Instruction
Copy all lines below that use the word "Secretary".

The records
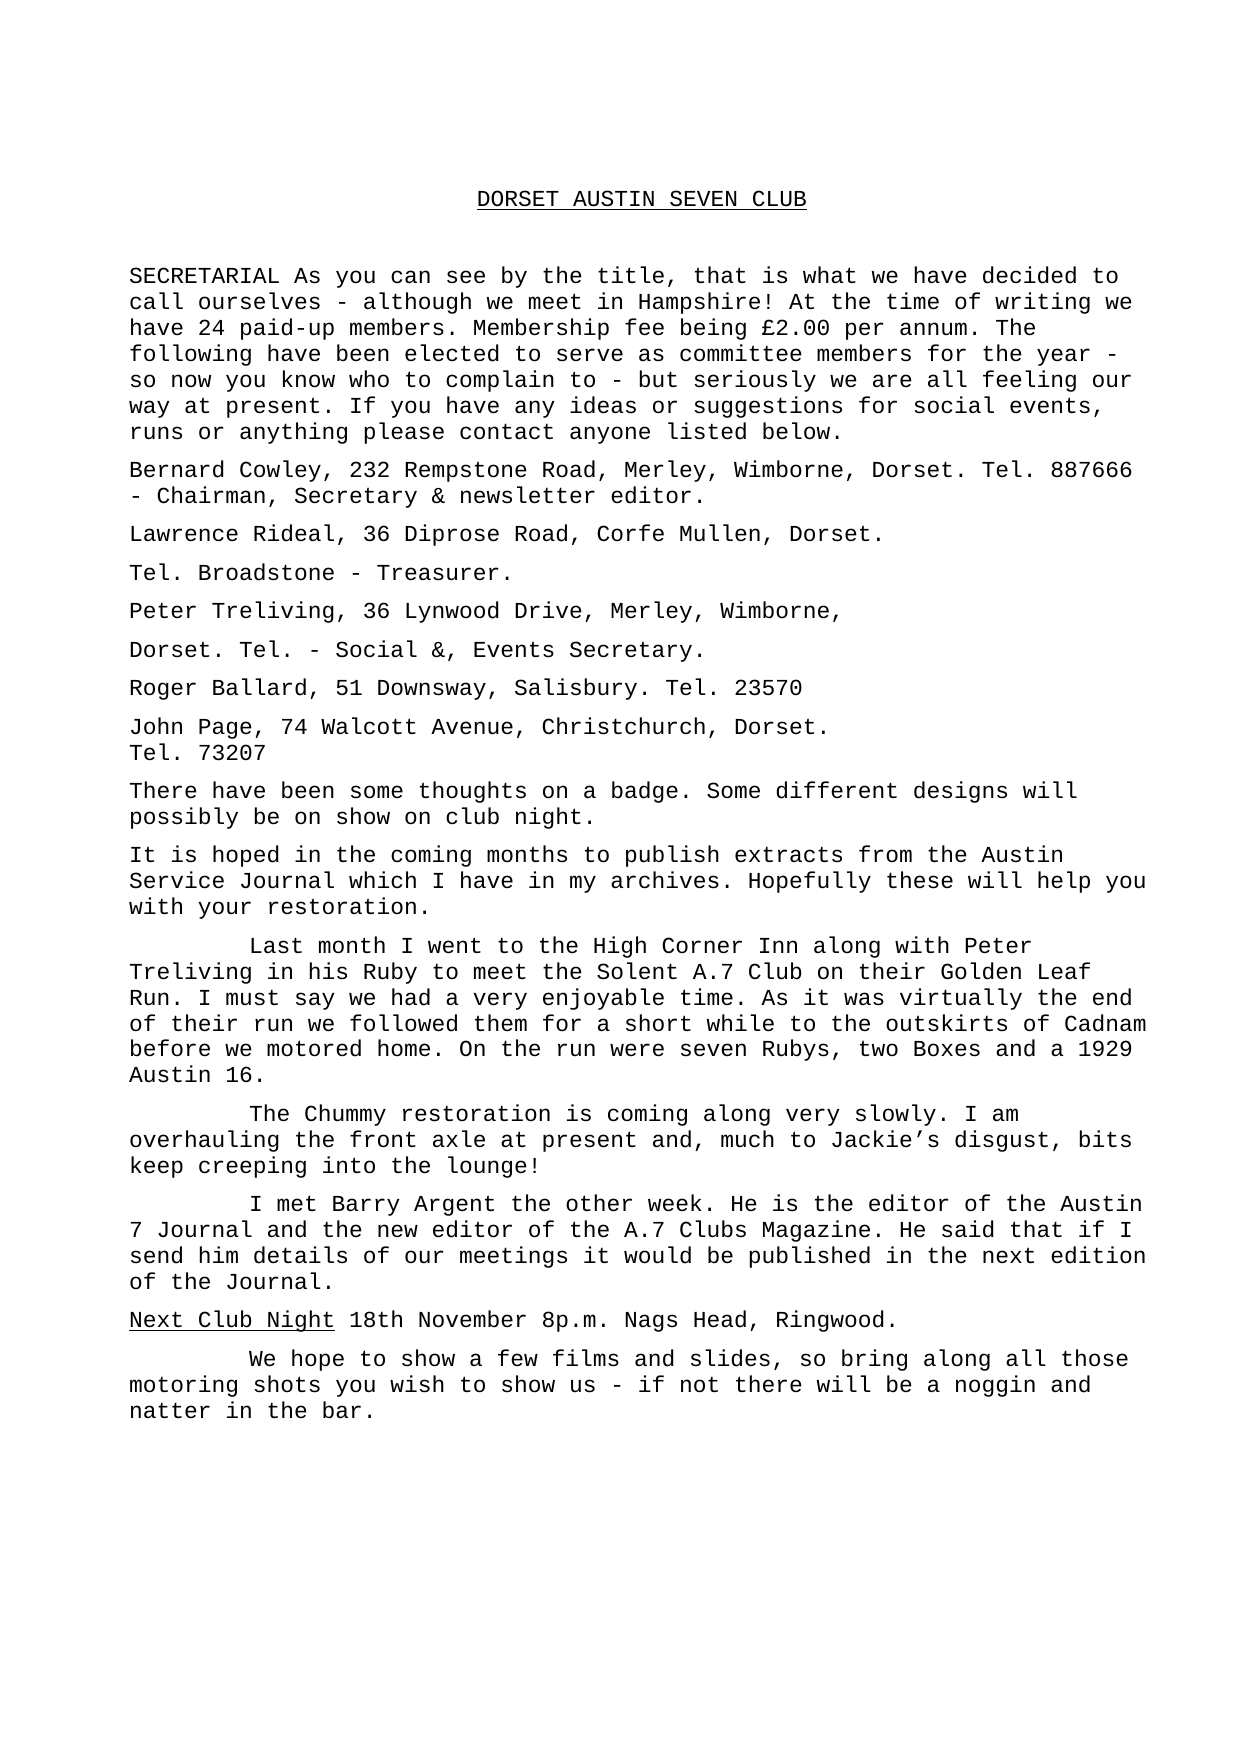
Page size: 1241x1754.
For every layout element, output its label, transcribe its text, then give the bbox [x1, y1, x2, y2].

text John Page, 74 Walcott Avenue, Christchurch, Dorset. [129, 715, 1154, 741]
text Roger Ballard, 51 Downsway, Salisbury. Tel. 23570 [129, 677, 1154, 702]
text SECRETARIAL As you can see by the title, that is what we have decided to call ourselves - although we meet in Hampshire! At the time of writing we have 24 paid-up members. Membership fee being £2.00 per annum. The following have been elected to serve as committee members for the year - so now you know who to complain to - but seriously we are all feeling our way at present. If you have any ideas or suggestions for social events, runs or anything please contact anyone listed below. [129, 264, 1154, 446]
text I met Barry Argent the other week. He is the editor of the Austin 7 Journal and the new editor of the A.7 Clubs Magazine. He said that if I send him details of our meetings it would be published in the next edition of the Journal. [129, 1192, 1154, 1296]
text Dorset. Tel. - Social &, Events Secretary. [129, 638, 1154, 664]
text It is hoped in the coming months to publish extracts from the Austin Service Journal which I have in my archives. Hopefully these will help you with your restoration. [129, 844, 1154, 922]
text Tel. Broadstone - Treasurer. [129, 561, 1154, 587]
text Bernard Cowley, 232 Rempstone Road, Merley, Wimborne, Dorset. Tel. 887666 - Chairman, Secretary & newsletter editor. [129, 458, 1154, 510]
text Lawrence Rideal, 36 Diprose Road, Corfe Mullen, Dorset. [129, 523, 1154, 549]
text There have been some thoughts on a badge. Some different designs will possibly be on show on club night. [129, 779, 1154, 831]
text We hope to show a few films and slides, so bring along all those motoring shots you wish to show us - if not there will be a noggin and natter in the bar. [129, 1347, 1154, 1425]
text Tel. 73207 [129, 741, 1154, 767]
text Next Club Night 18th November 8p.m. Nags Head, Ringwood. [129, 1309, 1154, 1335]
text DORSET AUSTIN SEVEN CLUB [129, 187, 1154, 213]
text Last month I went to the High Corner Inn along with Peter Treliving in his Ruby to meet the Solent A.7 Club on their Golden Leaf Run. I must say we had a very enjoyable time. As it was virtually the end of their run we followed them for a short while to the outskirts of Cadnam before we motored home. On the run were seven Rubys, two Boxes and a 1929 Austin 16. [129, 934, 1154, 1090]
text The Chummy restoration is coming along very slowly. I am overhauling the front axle at present and, much to Jackie’s disgust, bits keep creeping into the lounge! [129, 1102, 1154, 1180]
text Peter Treliving, 36 Lynwood Drive, Merley, Wimborne, [129, 600, 1154, 626]
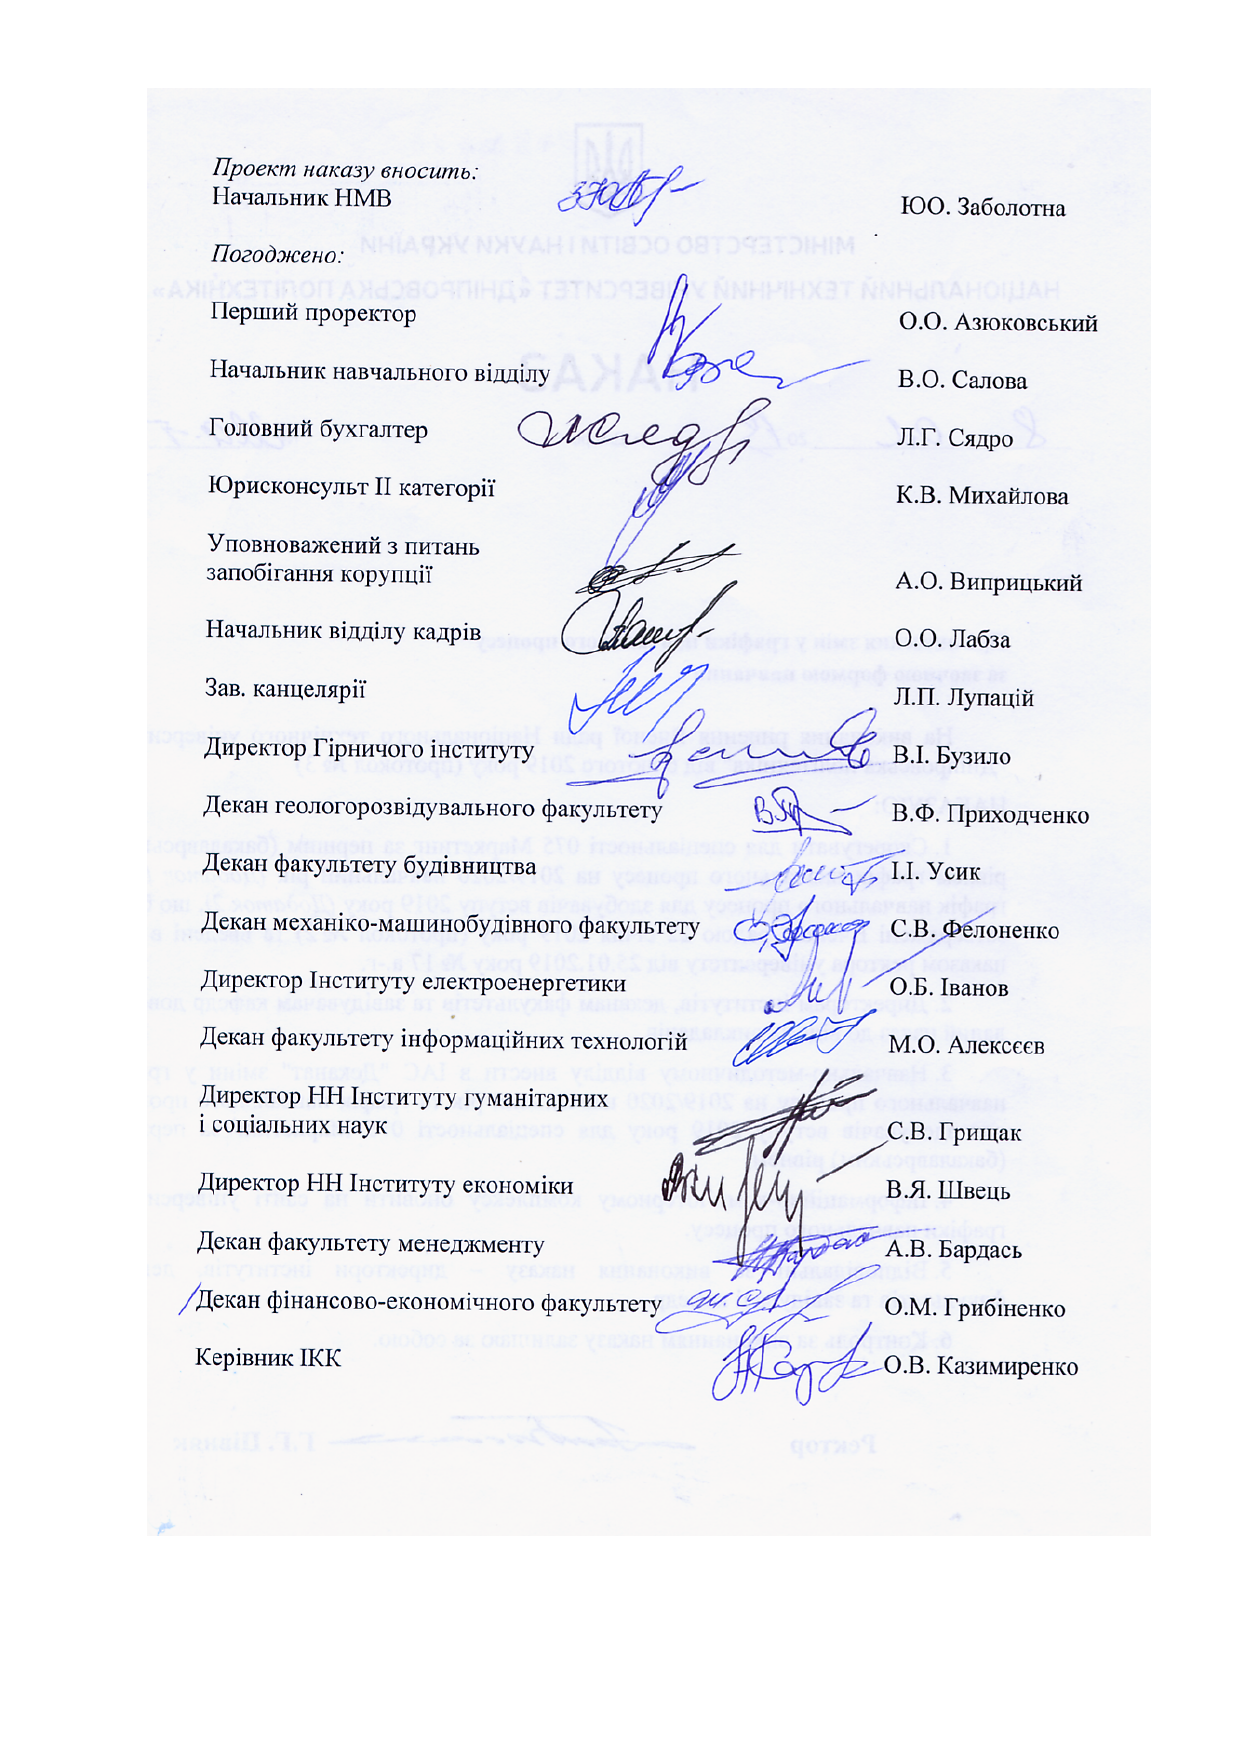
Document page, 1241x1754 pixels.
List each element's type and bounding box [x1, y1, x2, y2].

picture [147, 88, 1151, 1536]
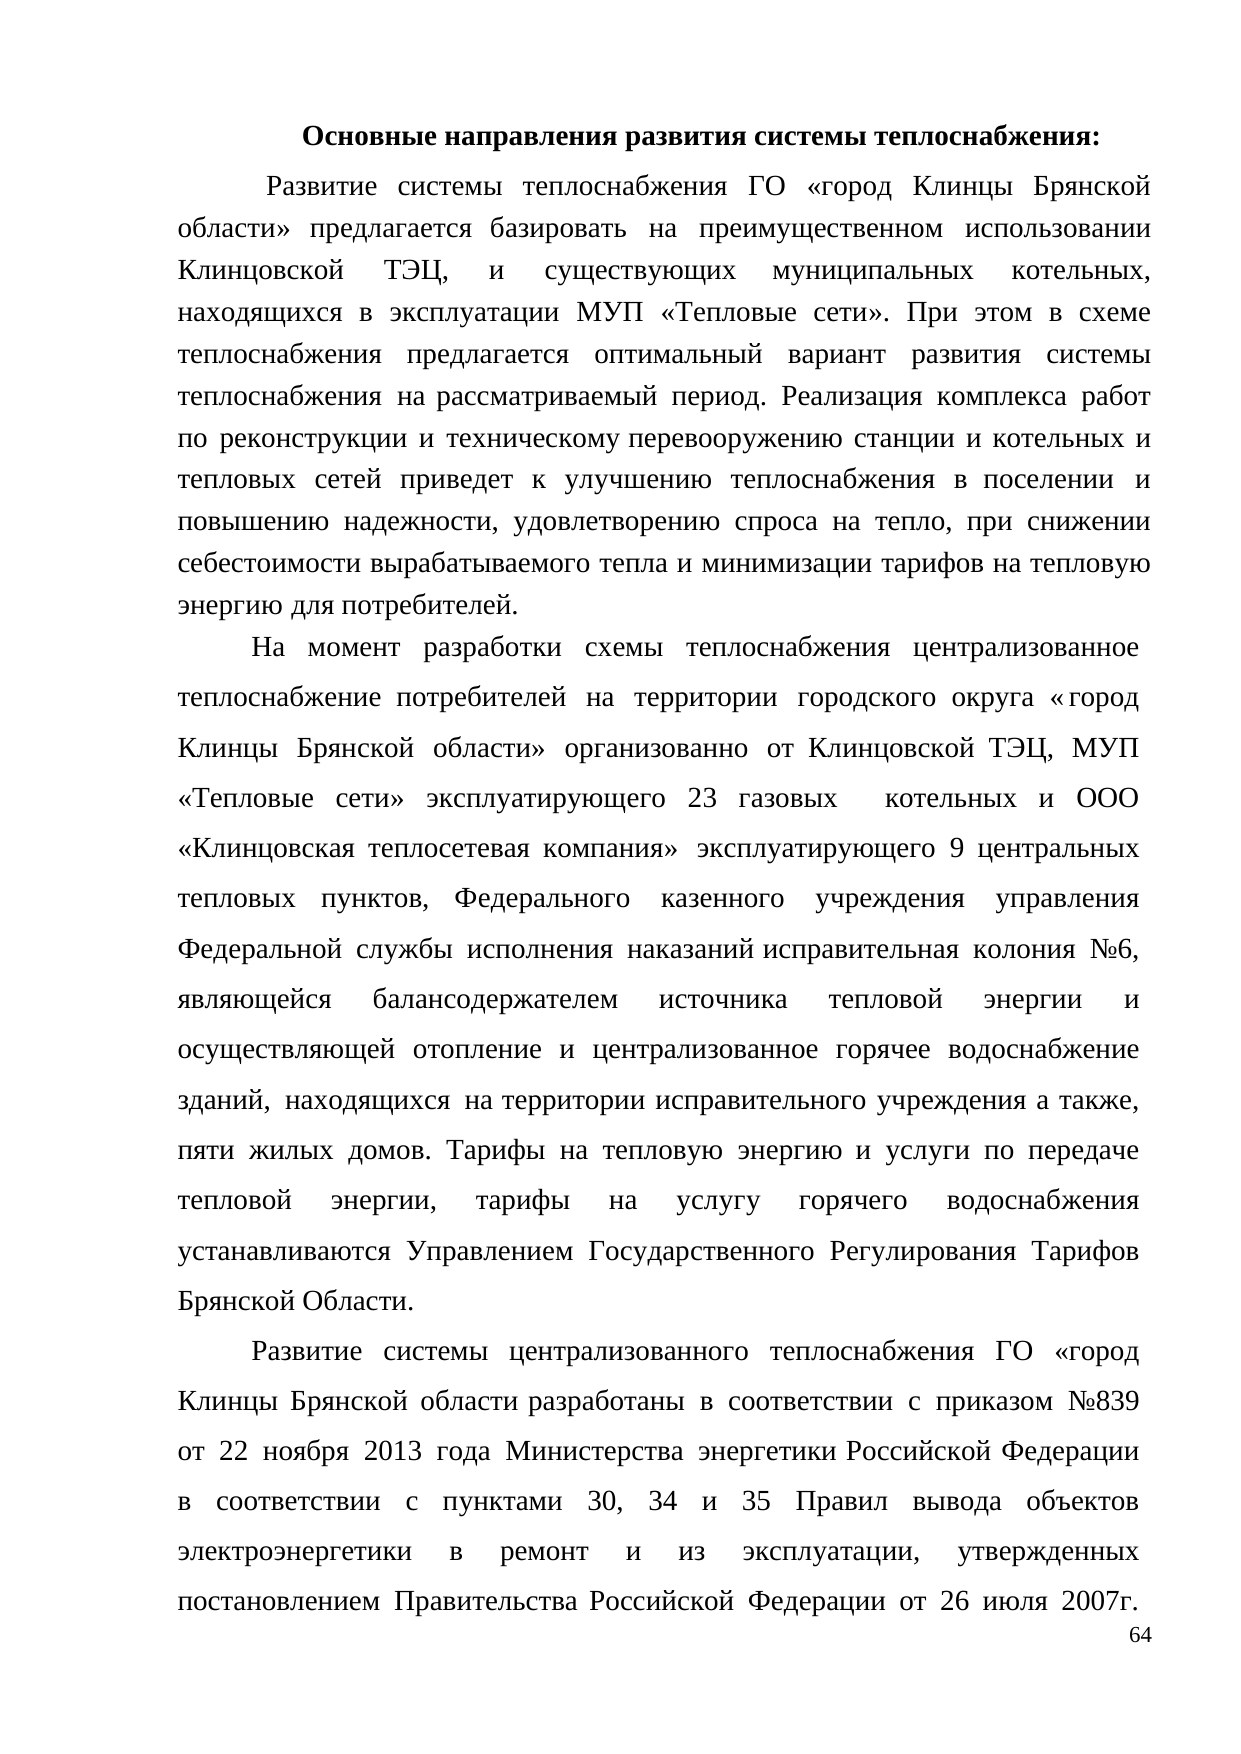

Exercise result
text Dorset. Tel. - Social &, Events Secretary. [129, 638, 1154, 664]
text Bernard Cowley, 232 Rempstone Road, Merley, Wimborne, Dorset. Tel. 887666 - Chairman, Secretary & newsletter editor. [129, 458, 1154, 510]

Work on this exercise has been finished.